WHAT NEEDS TO BE DONE: Reproduce every line of text in the listing below word for word, leaving the pictures out of your answer.
Start of Block
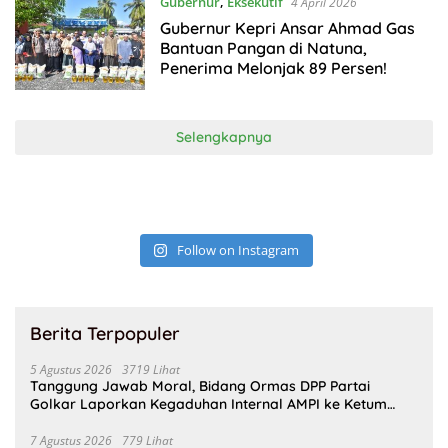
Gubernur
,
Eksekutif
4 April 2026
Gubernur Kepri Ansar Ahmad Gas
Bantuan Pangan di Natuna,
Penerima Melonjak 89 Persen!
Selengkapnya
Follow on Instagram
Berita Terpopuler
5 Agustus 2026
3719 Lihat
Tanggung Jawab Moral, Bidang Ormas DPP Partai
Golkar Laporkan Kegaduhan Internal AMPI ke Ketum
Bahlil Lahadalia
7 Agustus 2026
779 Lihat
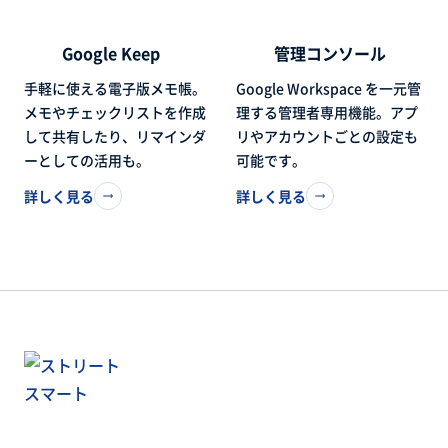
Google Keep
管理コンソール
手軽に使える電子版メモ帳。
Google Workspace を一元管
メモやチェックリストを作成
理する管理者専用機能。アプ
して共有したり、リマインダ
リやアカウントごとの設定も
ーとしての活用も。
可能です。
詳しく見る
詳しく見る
End of Block
SOLUTION:
Gubernur
,
Eksekutif
4 April 2026
Gubernur Kepri Ansar Ahmad Gas
Bantuan Pangan di Natuna,
Penerima Melonjak 89 Persen!
Selengkapnya
Follow on Instagram
Berita Terpopuler
5 Agustus 2026
3719 Lihat
Tanggung Jawab Moral, Bidang Ormas DPP Partai
Golkar Laporkan Kegaduhan Internal AMPI ke Ketum
Bahlil Lahadalia
7 Agustus 2026
779 Lihat
Google Keep
管理コンソール
手軽に使える電子版メモ帳。
Google Workspace を一元管
メモやチェックリストを作成
理する管理者専用機能。アプ
して共有したり、リマインダ
リやアカウントごとの設定も
ーとしての活用も。
可能です。
詳しく見る
詳しく見る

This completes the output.